Python Usage
For greater flexibility and integration, you can use GRACE-HPC programmatically, directly in a Python script (.py) or Jupyter Notebook (.ipynb) by importing and calling a function. This enables you to embed the tool into your own workflows, automate analyses, or even develop your own custom carbon footprinting solutions.

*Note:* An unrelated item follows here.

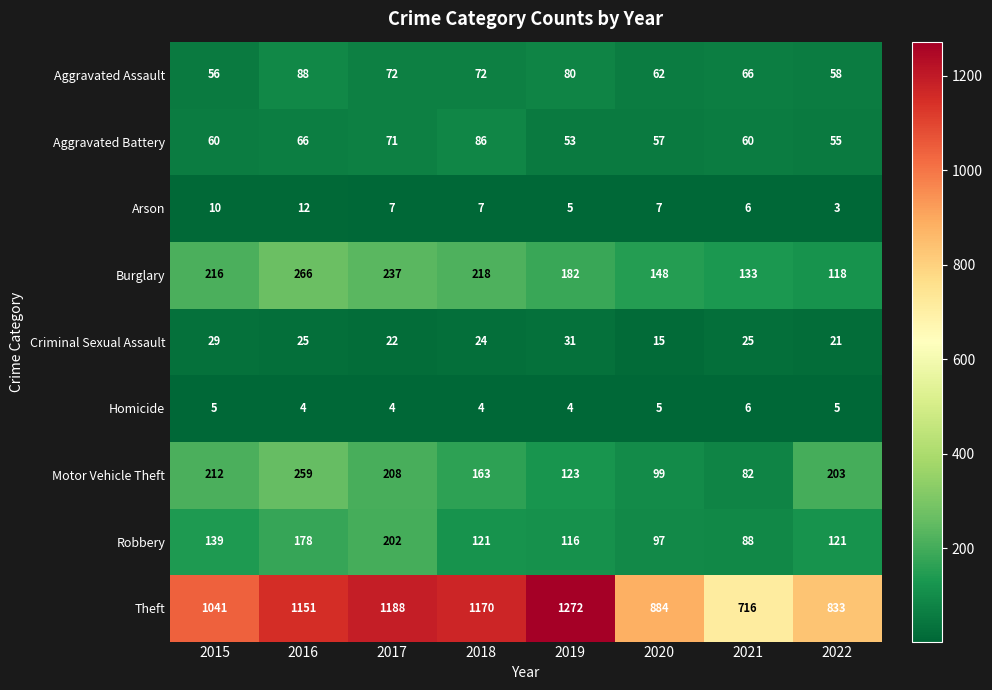

The Aggravated Assault series shows 58 at 2022. True or false?

True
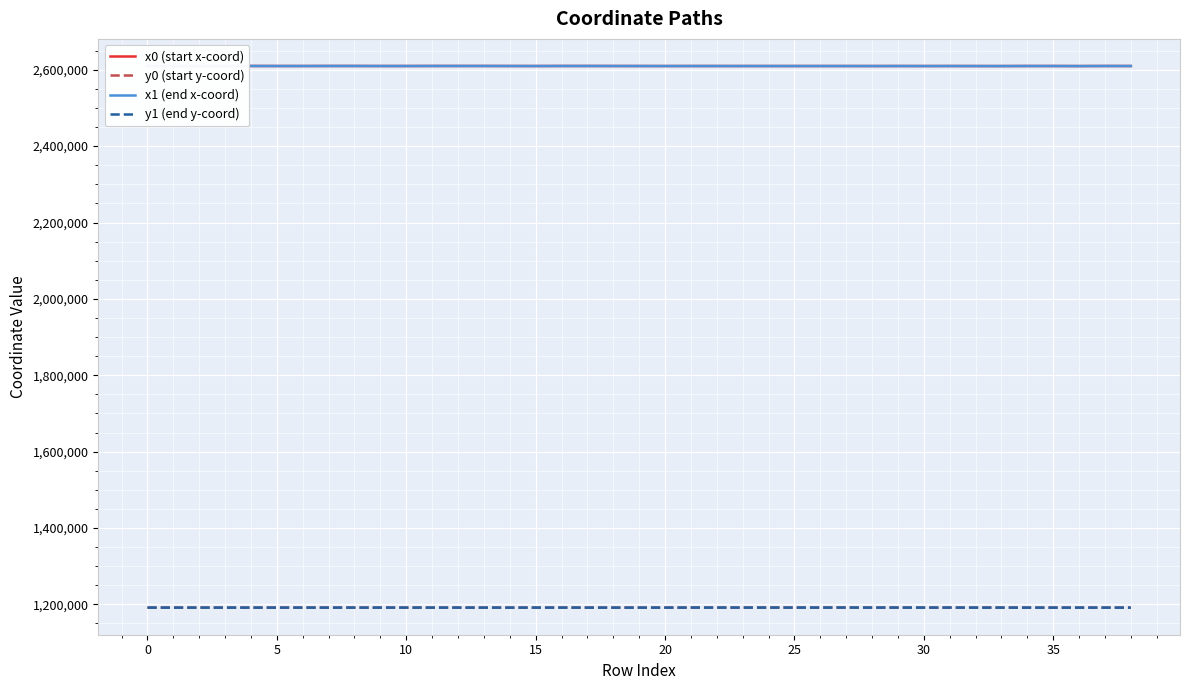

Does the chart display data point markers on the line(s)?

No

💡 You must have generated, edited, and saved the
hpc_config.yamlconfiguration file before completing the steps below.
Import the Function
In your Python code, enter:
from gracehpc import gracehpc_run
Function Arguments
The arguments are identical to those used in the CLI. For detailed descriptions and available options, refer to the Inputs Arguments section.
Argument |
Type |
Format |
|---|---|---|
StartDate |
str |
YYYY-MM-DD |
EndDate |
str |
YYYY-MM-DD |
JobIDs |
str |
Comma separated list (no spaces) |
Region |
str |
UK Region Name |
Scope3 |
str |
HPC system name or custom value |
CSV |
str |
CSV output type |
Run the Engine
Call the following function to run the full engine (and return 3 dataframes) in a Python script or notebook, instead of the command-line interface.
full_df, daily_df, total_df = gracehpc_run(
StartDate="2025-01-01",
EndDate="2026-01-01",
Region="South West England",
JobIDs="id1234,id5678",
Scope3="Isambard3",
CSV="no_save"
)
Example function calls:
>>> gracehpc_run(StartDate="2025-06-01", EndDate="2053-07-25", JobIDs="12345,67890", Region="South West England", Scope3="IsambardAI", CSV="all")
>>> gracehpc_run(StartDate="2025-01-01", EndDate="2025-08-01", Region="South West England", Scope3="Isambard3", CSV="full_summary")
>>> gracehpc_run(StartDate="2025-07-16", EndDate="2025-07-07", JobIDs="id1245", Region="London", Scope3="51", CSV="no_save")
For more information on the required arguments run:
help(gracehpc_run)
Output
The output generated is the same as that produced in the terminal for the CLI, see here for an example.
Function Returns
Output results can be captured in three pandas DataFrames for the further exploration after using the tool. Refer to the Output Data section for details on the data included and their corresponding column names.
DataFrame |
Description |
|---|---|
full_df |
Full job-level dataset - one row per job. |
daily_df |
Daily aggregated dataset - one row per day. |
total_df |
Total summary dataset - one row aggregating all jobs. |
You can now filter, explore, or process these DataFrames further. See some examples below:
# Access the energy consumed by CPUs for each job
cpu_energy = full_df["CPU_energy_estimated_kwh"]
# Filter the daily_df to extract data for a specific submission date
# Convert the SubmissionDate column to datetime format
daily_df["SubmissionDate"] = pd.to_datetime(daily_df["SubmissionDate"])
filtered_daily = daily_df[daily_df["SubmissionDate"] == pd.to_datetime("2025-06-16")]
# Find jobs in full_df with a specific job name
ai_job = full_df[full_df["NameofJob"] == "AI_benchmark"]
# Select only completed jobs (StateCode == 1)
completed_jobs = full_df[full_df["StateCode"] == 1]